## TO BE DONE
Print every line below without any change, and leave the pictures out of your answer.

## Items from a data source

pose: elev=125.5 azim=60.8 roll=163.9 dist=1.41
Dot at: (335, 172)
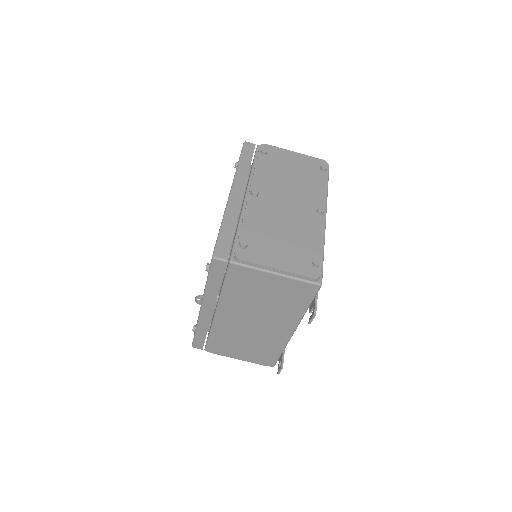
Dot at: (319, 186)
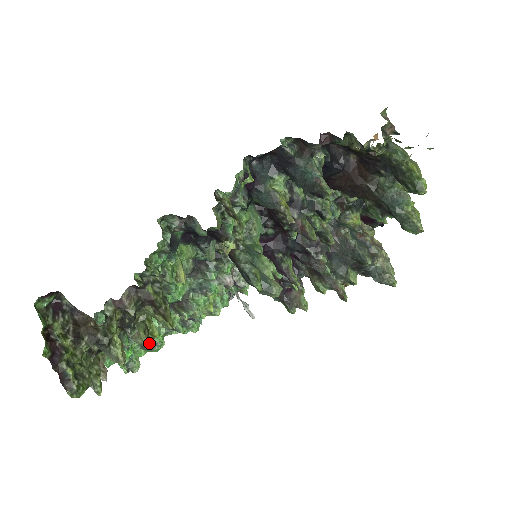
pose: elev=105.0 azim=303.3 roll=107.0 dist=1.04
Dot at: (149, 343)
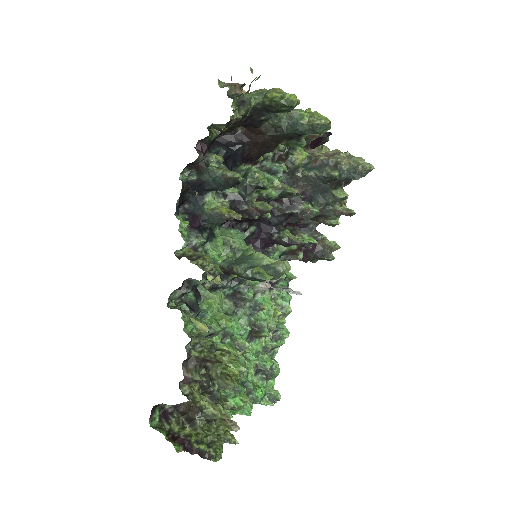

## OUTPUT FOR THIS EXERCISE
pose: elev=125.5 azim=60.8 roll=163.9 dist=1.41
Dot at: (335, 172)
Dot at: (319, 186)
pose: elev=105.0 azim=303.3 roll=107.0 dist=1.04
Dot at: (149, 343)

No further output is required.